_Work instructions_
In full and without alteration, write out the records.

_Dataset entries_
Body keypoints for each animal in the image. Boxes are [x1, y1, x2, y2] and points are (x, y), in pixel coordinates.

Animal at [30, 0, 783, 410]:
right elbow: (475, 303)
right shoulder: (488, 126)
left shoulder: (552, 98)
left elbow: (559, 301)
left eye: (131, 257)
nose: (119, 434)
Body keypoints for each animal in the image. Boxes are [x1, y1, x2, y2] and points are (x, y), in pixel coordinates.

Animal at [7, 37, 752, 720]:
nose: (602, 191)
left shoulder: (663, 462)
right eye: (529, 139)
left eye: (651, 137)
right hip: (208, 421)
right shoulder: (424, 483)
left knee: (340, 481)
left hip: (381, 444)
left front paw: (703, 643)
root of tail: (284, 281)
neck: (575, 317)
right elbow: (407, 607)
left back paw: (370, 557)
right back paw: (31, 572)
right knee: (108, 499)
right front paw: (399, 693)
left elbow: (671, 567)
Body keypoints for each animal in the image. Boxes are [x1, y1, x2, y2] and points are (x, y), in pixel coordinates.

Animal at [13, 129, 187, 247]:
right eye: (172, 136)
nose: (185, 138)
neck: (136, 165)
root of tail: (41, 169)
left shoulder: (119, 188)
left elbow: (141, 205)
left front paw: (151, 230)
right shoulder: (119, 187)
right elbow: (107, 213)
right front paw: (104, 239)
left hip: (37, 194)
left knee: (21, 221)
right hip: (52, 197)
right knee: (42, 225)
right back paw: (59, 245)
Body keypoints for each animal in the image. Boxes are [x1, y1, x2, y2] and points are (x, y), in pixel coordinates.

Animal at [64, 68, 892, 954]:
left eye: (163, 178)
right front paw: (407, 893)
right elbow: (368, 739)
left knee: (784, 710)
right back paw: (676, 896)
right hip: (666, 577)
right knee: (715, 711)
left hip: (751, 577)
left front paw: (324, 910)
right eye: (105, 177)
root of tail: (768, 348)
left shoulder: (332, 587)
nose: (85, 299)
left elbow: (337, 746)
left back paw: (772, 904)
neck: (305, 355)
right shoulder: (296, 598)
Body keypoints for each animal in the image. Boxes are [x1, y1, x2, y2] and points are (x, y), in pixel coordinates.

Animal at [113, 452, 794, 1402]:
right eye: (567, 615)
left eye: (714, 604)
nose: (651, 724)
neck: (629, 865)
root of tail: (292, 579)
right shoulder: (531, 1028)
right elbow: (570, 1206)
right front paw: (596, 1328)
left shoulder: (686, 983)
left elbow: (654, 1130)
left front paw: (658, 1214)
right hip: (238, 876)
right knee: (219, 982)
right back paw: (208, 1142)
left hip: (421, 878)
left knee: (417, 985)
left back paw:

_Answer space_
Body keypoints for each animal in the image. Boxes are [x1, y1, x2, y2] and points are (x, y), in pixel coordinates.

Animal at [30, 0, 783, 410]:
right elbow: (475, 303)
right shoulder: (488, 126)
left shoulder: (552, 98)
left elbow: (559, 301)
left eye: (131, 257)
nose: (119, 434)
Body keypoints for each animal in the image. Boxes are [x1, y1, x2, y2] and points are (x, y), in pixel coordinates.

Animal at [7, 37, 752, 720]:
nose: (602, 191)
left shoulder: (663, 462)
right eye: (529, 139)
left eye: (651, 137)
right hip: (208, 421)
right shoulder: (424, 483)
left knee: (340, 481)
left hip: (381, 444)
left front paw: (703, 643)
root of tail: (284, 281)
neck: (575, 317)
right elbow: (407, 607)
left back paw: (370, 557)
right back paw: (31, 572)
right knee: (108, 499)
right front paw: (399, 693)
left elbow: (671, 567)
Body keypoints for each animal in the image. Boxes are [x1, y1, x2, y2] and points are (x, y), in pixel coordinates.

Animal at [13, 129, 187, 247]:
right eye: (172, 136)
nose: (185, 138)
neck: (136, 165)
root of tail: (41, 169)
left shoulder: (119, 188)
left elbow: (141, 205)
left front paw: (151, 230)
right shoulder: (119, 187)
right elbow: (107, 213)
right front paw: (104, 239)
left hip: (37, 194)
left knee: (21, 221)
right hip: (52, 197)
right knee: (42, 225)
right back paw: (59, 245)
Body keypoints for each animal in the image. Boxes are [x1, y1, x2, y2] and points are (x, y), in pixel coordinates.

Animal at [64, 68, 892, 954]:
left eye: (163, 178)
right front paw: (407, 893)
right elbow: (368, 739)
left knee: (784, 710)
right back paw: (676, 896)
right hip: (666, 577)
right knee: (715, 711)
left hip: (751, 577)
left front paw: (324, 910)
right eye: (105, 177)
root of tail: (768, 348)
left shoulder: (332, 587)
nose: (85, 299)
left elbow: (337, 746)
left back paw: (772, 904)
neck: (305, 355)
right shoulder: (296, 598)
Body keypoints for each animal in the image. Boxes are [x1, y1, x2, y2] and points are (x, y), in pixel coordinates.

Animal at [113, 452, 794, 1402]:
right eye: (567, 615)
left eye: (714, 604)
nose: (651, 724)
neck: (629, 865)
root of tail: (292, 579)
right shoulder: (531, 1028)
right elbow: (570, 1206)
right front paw: (596, 1328)
left shoulder: (686, 983)
left elbow: (654, 1130)
left front paw: (658, 1214)
right hip: (238, 876)
right knee: (219, 982)
right back paw: (208, 1142)
left hip: (421, 878)
left knee: (417, 985)
left back paw:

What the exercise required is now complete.